HOW CAN YOU NOT BE ROMANTIC ABOUT POLO??






As far as I have been able to bond in a chumminess with Polo as a sport, it has always been known as associated with a patrician background (I heard the British found the game being played in Pakistan and then bought it in Europe!), as I go on Googling it's genesis. It has always caught my conscience as a thrilling and a glamorous escapade, consisting of some intrepid athletes thundering down the grass at each other, where the love for the beautiful ponies and the sport always goes on surpassing the hovering danger.

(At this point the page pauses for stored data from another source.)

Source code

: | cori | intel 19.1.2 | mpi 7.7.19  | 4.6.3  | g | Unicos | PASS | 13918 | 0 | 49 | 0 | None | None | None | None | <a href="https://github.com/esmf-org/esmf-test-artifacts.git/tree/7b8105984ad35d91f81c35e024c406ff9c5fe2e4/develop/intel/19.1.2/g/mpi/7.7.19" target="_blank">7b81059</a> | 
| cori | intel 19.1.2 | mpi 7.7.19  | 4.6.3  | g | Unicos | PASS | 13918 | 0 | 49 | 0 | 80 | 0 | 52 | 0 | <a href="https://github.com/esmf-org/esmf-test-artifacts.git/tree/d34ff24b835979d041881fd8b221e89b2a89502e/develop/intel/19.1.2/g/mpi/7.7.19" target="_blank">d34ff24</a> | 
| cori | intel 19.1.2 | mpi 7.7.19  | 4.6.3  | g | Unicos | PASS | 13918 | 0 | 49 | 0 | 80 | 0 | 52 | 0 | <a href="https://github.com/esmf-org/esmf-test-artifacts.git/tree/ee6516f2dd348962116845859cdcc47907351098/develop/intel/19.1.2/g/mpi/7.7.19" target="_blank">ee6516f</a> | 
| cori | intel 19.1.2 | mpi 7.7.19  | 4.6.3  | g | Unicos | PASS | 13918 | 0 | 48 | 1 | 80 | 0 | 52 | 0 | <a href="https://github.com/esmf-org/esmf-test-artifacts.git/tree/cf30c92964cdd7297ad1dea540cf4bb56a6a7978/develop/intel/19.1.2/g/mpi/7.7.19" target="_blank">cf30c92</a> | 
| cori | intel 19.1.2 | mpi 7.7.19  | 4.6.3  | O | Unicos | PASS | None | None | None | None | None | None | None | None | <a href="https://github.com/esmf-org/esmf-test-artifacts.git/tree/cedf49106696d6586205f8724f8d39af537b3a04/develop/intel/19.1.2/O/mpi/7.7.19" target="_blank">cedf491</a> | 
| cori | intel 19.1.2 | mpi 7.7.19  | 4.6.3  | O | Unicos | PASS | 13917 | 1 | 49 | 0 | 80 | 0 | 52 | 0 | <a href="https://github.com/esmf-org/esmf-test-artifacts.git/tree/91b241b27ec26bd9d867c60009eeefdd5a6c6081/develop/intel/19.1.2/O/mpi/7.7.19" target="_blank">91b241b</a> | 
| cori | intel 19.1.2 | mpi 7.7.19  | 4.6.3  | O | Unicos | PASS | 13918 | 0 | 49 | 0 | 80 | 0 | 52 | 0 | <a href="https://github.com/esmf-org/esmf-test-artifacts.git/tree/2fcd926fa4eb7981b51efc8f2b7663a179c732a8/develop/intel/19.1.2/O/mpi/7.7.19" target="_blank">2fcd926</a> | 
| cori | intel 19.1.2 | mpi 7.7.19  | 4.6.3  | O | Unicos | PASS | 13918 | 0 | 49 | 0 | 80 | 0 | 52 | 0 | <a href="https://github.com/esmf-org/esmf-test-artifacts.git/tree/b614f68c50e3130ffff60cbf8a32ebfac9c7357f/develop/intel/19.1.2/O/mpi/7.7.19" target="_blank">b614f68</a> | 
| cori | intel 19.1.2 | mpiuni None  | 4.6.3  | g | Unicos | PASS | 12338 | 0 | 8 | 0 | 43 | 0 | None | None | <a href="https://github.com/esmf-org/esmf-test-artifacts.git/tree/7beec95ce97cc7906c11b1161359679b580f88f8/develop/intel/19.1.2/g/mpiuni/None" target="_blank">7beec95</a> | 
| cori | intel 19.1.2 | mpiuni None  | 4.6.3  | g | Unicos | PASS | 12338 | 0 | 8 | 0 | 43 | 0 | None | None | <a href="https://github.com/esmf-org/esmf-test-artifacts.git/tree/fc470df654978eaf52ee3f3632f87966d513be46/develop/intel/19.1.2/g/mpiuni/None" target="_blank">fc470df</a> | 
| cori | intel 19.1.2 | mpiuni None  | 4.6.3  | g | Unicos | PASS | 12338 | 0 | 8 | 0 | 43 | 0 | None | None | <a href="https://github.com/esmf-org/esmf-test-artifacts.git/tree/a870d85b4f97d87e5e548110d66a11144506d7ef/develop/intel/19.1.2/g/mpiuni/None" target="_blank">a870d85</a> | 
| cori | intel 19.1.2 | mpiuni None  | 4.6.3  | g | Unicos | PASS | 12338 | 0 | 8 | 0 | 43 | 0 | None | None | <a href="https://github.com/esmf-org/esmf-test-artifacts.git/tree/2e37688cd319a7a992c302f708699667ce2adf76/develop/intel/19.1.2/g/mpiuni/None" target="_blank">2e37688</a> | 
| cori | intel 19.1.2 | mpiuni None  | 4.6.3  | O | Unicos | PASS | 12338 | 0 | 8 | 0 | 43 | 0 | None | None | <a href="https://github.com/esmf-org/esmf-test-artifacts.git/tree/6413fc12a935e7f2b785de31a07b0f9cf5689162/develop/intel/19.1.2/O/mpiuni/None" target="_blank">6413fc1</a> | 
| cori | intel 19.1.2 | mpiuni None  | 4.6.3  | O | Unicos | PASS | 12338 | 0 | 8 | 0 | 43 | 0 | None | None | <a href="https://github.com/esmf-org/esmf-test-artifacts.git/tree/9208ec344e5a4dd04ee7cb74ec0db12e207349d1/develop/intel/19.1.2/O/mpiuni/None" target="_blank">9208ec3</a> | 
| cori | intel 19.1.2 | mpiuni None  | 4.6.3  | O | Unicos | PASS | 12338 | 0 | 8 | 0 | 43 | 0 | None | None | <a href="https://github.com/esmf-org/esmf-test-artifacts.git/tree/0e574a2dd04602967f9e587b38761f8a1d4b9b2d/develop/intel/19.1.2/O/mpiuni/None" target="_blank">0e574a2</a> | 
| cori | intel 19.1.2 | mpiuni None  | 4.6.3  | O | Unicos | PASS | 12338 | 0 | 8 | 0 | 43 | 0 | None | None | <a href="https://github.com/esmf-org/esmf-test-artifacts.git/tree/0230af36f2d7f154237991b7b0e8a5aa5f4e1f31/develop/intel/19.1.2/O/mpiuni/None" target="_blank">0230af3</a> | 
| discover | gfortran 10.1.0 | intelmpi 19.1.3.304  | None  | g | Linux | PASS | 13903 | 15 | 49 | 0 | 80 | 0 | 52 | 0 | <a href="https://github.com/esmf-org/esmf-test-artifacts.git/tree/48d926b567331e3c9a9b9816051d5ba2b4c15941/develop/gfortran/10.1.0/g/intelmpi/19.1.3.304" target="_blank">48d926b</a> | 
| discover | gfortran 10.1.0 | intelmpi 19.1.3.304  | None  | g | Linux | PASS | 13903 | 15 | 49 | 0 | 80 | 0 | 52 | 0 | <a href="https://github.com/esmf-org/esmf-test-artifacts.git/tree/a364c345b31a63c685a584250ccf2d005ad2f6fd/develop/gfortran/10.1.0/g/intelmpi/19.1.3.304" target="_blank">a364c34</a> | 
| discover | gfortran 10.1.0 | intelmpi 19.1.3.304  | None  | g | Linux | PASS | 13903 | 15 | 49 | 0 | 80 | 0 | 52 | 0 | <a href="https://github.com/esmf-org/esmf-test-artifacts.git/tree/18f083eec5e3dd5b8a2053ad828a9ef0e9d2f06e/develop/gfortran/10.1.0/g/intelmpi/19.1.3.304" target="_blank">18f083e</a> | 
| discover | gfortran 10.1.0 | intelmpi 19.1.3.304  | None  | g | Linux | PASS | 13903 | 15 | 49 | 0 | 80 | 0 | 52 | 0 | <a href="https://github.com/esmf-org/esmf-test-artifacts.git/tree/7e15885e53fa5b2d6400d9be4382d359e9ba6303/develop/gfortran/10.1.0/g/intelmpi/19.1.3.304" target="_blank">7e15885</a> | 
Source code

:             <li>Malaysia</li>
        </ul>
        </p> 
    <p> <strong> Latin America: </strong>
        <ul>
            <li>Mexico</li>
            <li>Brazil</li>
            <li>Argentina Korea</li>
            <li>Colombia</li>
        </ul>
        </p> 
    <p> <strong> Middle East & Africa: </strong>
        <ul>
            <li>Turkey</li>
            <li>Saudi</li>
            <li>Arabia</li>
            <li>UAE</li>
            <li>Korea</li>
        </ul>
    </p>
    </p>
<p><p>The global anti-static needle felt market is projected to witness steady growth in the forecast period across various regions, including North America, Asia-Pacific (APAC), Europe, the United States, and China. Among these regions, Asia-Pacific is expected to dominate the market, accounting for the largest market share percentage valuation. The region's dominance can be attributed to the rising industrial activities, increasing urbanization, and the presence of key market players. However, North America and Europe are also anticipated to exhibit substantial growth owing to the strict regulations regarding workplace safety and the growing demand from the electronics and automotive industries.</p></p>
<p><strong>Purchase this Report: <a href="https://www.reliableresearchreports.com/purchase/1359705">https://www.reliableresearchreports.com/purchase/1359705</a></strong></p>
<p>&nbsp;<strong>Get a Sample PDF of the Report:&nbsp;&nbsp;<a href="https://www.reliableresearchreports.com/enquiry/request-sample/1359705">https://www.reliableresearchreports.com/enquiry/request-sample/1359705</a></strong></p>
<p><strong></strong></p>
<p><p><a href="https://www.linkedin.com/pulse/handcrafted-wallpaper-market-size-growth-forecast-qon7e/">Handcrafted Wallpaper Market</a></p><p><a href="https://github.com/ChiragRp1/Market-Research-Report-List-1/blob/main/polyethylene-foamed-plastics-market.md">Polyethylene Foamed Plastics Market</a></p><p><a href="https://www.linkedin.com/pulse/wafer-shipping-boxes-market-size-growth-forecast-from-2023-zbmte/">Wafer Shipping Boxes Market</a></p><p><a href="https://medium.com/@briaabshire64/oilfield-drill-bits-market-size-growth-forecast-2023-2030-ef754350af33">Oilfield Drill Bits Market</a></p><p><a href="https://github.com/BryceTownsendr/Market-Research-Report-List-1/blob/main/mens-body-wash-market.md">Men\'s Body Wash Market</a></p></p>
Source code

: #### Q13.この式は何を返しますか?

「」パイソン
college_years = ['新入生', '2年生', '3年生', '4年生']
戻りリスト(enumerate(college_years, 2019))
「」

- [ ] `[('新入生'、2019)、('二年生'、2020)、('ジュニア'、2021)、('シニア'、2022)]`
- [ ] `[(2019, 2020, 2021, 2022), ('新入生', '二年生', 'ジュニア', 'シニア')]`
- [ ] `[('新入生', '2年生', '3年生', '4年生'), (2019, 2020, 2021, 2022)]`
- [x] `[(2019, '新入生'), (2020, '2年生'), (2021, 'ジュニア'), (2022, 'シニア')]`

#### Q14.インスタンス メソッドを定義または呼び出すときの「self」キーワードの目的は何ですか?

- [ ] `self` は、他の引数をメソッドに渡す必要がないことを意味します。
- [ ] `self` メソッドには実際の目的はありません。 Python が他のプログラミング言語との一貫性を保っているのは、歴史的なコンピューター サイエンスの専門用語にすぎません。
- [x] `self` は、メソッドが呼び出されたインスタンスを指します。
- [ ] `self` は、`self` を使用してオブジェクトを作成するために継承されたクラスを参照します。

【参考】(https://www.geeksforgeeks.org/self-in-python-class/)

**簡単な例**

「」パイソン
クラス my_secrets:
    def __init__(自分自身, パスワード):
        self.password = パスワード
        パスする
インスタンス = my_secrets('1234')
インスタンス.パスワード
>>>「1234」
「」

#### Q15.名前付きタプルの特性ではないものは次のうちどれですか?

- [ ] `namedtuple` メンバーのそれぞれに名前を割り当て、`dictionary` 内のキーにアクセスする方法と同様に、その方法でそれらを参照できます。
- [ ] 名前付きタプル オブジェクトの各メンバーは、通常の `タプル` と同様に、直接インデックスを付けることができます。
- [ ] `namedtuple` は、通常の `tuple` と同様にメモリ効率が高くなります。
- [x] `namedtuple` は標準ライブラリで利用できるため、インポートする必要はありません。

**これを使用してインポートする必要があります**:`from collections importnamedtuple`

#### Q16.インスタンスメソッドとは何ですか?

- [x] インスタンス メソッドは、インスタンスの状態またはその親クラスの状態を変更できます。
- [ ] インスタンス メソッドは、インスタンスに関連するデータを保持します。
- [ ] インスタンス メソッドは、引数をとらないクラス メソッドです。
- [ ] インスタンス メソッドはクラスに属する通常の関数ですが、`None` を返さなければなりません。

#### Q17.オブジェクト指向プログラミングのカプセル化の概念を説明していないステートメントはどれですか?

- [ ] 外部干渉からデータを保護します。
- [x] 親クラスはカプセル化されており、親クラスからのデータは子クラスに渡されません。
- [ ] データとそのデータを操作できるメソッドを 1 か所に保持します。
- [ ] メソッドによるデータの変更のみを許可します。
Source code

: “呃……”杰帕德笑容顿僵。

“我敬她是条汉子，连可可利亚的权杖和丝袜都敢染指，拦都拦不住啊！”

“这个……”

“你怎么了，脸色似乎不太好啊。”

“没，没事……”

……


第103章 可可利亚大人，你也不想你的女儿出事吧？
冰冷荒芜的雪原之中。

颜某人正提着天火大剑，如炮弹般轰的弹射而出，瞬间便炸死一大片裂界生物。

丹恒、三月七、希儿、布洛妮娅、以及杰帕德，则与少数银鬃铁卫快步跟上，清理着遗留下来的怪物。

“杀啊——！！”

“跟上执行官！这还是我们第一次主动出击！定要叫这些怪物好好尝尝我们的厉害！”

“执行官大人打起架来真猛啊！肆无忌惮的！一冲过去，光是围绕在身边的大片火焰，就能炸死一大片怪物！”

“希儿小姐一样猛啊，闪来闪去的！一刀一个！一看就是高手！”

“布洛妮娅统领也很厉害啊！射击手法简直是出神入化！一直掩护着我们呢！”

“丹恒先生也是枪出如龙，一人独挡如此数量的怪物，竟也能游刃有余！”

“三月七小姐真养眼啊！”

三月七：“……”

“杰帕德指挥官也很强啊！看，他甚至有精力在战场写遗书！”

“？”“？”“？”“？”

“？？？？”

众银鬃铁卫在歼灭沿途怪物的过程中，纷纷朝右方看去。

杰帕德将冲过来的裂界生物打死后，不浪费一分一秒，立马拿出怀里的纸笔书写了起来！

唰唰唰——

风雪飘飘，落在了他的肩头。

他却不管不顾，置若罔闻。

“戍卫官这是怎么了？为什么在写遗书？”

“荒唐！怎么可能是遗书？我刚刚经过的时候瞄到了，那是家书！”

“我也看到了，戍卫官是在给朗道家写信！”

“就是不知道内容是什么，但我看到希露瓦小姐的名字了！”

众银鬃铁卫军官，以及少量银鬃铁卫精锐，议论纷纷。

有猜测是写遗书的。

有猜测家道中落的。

It never used to be a right-handed sport, but it was the USPA which had to stick to the same, in order to shun down a possible head-on collision, as they say. Although a coquettish and opulent world for some and an infatuation for many, Polo hasn't yet been able to establish a domicile in the majestic Olympics, way back since 1936.


Polo is worse than cocaine, it ruins your body, ruins your pocketbook, ruins your family life, and you play it until you can play no more!’
There is indeed a modicum of truth in this refrain, owing to the sumptuosity and a very much possible jeopardy Polo as a sport beholds.


Well, Polo has certainly been enthroned with a very cathartic atrocity by the small agglomeration that preaches it. And I do simply believe that a sport not only insinuates passion within those who play it, but also drives a humongous crowd of spectators off the confines. And it is this entertainment which sounds to be much more of a legislation when it comes to the recognition the sport could ever brag of! Many in India for instance, are indeed novitiating into this alluring romance and in the years to come, I do see Polo exalt to an august cognizance.